Now that we know the right ffmpeg command we can distribute it

In [None]:
from pyspark.sql.functions import udf

import subprocess
import tempfile
import shutil
import os

def process_video(src: str, dest: str) -> dict:

    # temp file cache
    db_expandable_storage = "/local_disk0"

    with tempfile.TemporaryDirectory(dir=db_expandable_storage) as tmp_dir:
        tmp_output_path = os.path.join(tmp_dir, "output.mp4")  # Adjust filename if needed

        # Construct the ffmpeg command
        command = ['ffmpeg', '-i', src, '-filter:v', 'crop=1920:1200:0:0', tmp_output_path]

        try:
            # Run ffmpeg command
            command_result = subprocess.run(command, check=True, capture_output=True, text=True)

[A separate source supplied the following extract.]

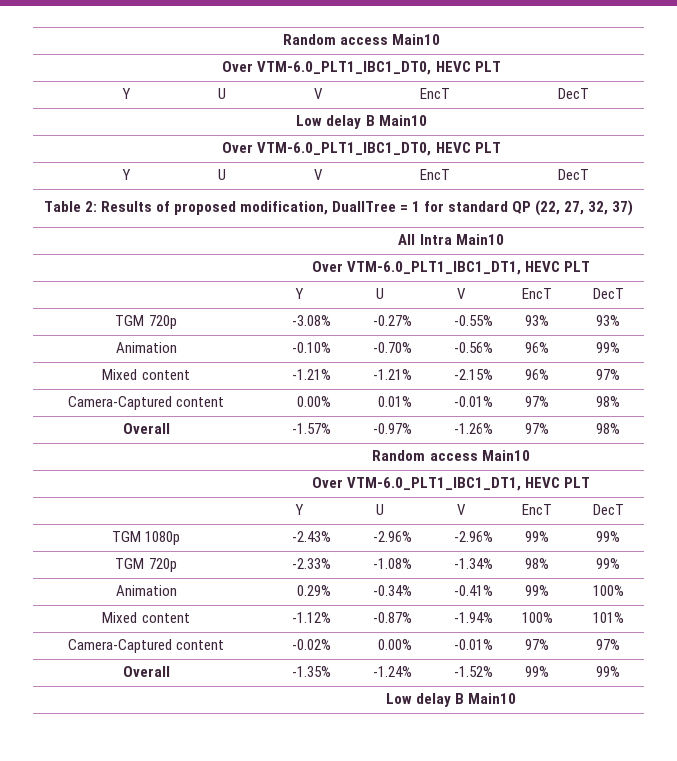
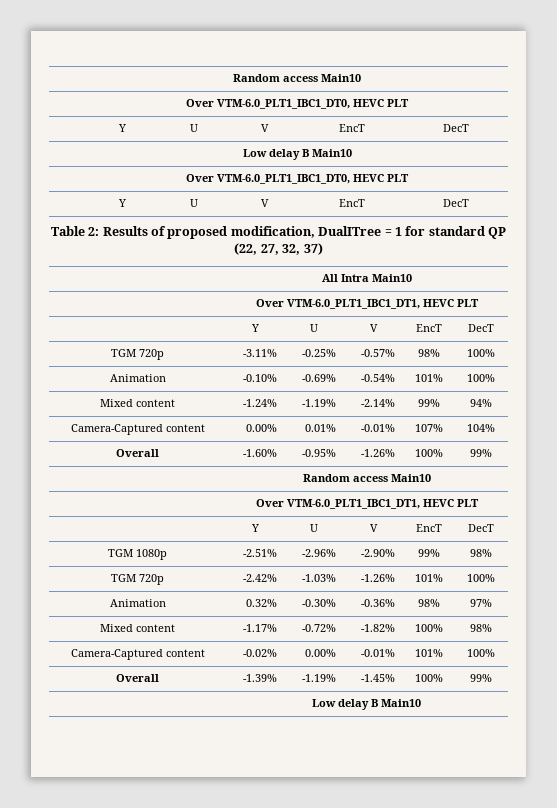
[292,315,332,326] [373,315,413,326] [454,315,494,326] [525,315,549,326] [596,315,620,326] [115,342,177,353] [292,342,332,353] [373,342,413,353] [454,342,494,353] [525,342,549,353] [596,342,620,353] [102,369,190,380] [292,369,332,380] [373,369,413,380] [454,369,494,380] [525,369,549,380] [596,369,620,380] -3.08% | -0.27% | -0.55% | 93% | 93% // Animation | -0.10% | -0.70% | -0.56% | 96% | 99% // Mixed content | -1.21% | -1.21% | -2.15% | 96% | 97% -> [243,349,278,357] [302,349,337,357] [361,349,396,357] [417,349,440,357] [467,349,495,357] [109,374,166,382] [243,374,278,382] [302,374,337,382] [361,374,396,382] [414,374,443,382] [467,374,495,382] [100,399,175,407] [243,399,278,407] [302,399,337,407] [361,399,396,407] [417,399,440,407] [470,399,492,407] -3.11% | -0.25% | -0.57% | 98% | 100% // Animation | -0.10% | -0.69% | -0.54% | 101% | 100% // Mixed content | -1.24% | -1.19% | -2.14% | 99% | 94%
[525,396,549,407] [596,396,620,407] [122,423,170,434] [292,423,332,434] [373,423,413,434] [454,423,494,434] [525,423,549,434] [596,423,620,434] 97% | 98% // Overall | -1.57% | -0.97% | -1.26% | 97% | 98% -> [414,424,443,432] [467,424,495,432] [116,449,159,457] [243,449,278,457] [302,449,337,457] [361,449,396,457] [414,449,443,457] [470,449,492,457] 107% | 104% // Overall | -1.60% | -0.95% | -1.26% | 100% | 99%
[292,531,332,542] [373,531,413,542] [454,531,494,542] [525,531,549,542] [596,531,620,542] [115,558,177,572] [292,558,332,569] [373,558,413,569] [454,558,494,569] [525,558,549,569] [596,558,620,569] [115,585,177,596] [297,585,332,596] [373,585,413,596] [454,585,494,596] [525,585,549,596] [592,585,624,596] [102,612,190,623] [292,612,332,623] [373,612,413,623] [454,612,494,623] [521,612,553,623] [592,612,624,623] -2.43% | -2.96% | -2.96% | 99% | 99% // TGM 720p | -2.33% | -1.08% | -1.34% | 98% | 99% // Animation | 0.29% | -0.34% | -0.41% | 99% | 100% // Mixed content | -1.12% | -0.87% | -1.94% | 100% | 101% -> [243,549,278,557] [302,549,337,557] [361,549,396,557] [417,549,440,557] [470,549,492,557] [111,574,164,585] [243,574,278,582] [302,574,337,582] [361,574,396,582] [414,574,443,582] [467,574,495,582] [109,599,166,607] [246,599,278,607] [302,599,337,607] [361,599,396,607] [417,599,440,607] [470,599,492,607] [100,624,175,632] [243,624,278,632] [302,624,337,632] [361,624,396,632] [414,624,443,632] [470,624,492,632] -2.51% | -2.96% | -2.90% | 99% | 98% // TGM 720p | -2.42% | -1.03% | -1.26% | 101% | 100% // Animation | 0.32% | -0.30% | -0.36% | 98% | 97% // Mixed content | -1.17% | -0.72% | -1.82% | 100% | 98%
[525,639,549,650] [596,639,620,650] [122,666,170,677] [292,666,332,677] [373,666,413,677] [454,666,494,677] [525,666,549,677] 97% | 97% // Overall | -1.35% | -1.24% | -1.52% | 99% -> [414,649,443,657] [467,649,495,657] [116,674,159,682] [243,674,278,682] [302,674,337,682] [361,674,396,682] [414,674,443,682] 101% | 100% // Overall | -1.39% | -1.19% | -1.45% | 100%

            # Copy the processed file to cloud storage
            shutil.copy(tmp_output_path, dest)

            return {
                'command_args': ' '.join(command_result.args),
                'return_code': command_result.returncode,
                'stdout': command_result.stdout,
                'stderr': command_result.stderr
            }

        except subprocess.CalledProcessError as e:
            return {
                'command_args': ' '.join(e.cmd),
                'return_code': e.returncode,
                'stdout': '',
                'stderr': e.stderr
            }
        except Exception as ex:
            return {
                'command_args': ' '.join(command),
                'return_code': -1,
                'stdout': '',
                'stderr': str(ex)
            }

# to convert a function into a pyfunc we need to define the output schema in PySpark terms
schema = StructType([
    StructField("command_args", StringType(), True),
    StructField("return_code", IntegerType(), True),
    StructField("stdout", StringType(), True),
    StructField("stderr", StringType(), True)
])

# Register and wrap the python function into a udf wrapper
process_video_udf = udf(process_video, schema)

In [None]:
df = file_check \
    .filter(col('file_exists') == False) \
    .withColumn("video_processing", process_video_udf(file_check.src, file_check.dest))

display(df.select("video_processing.*").show(truncate=False))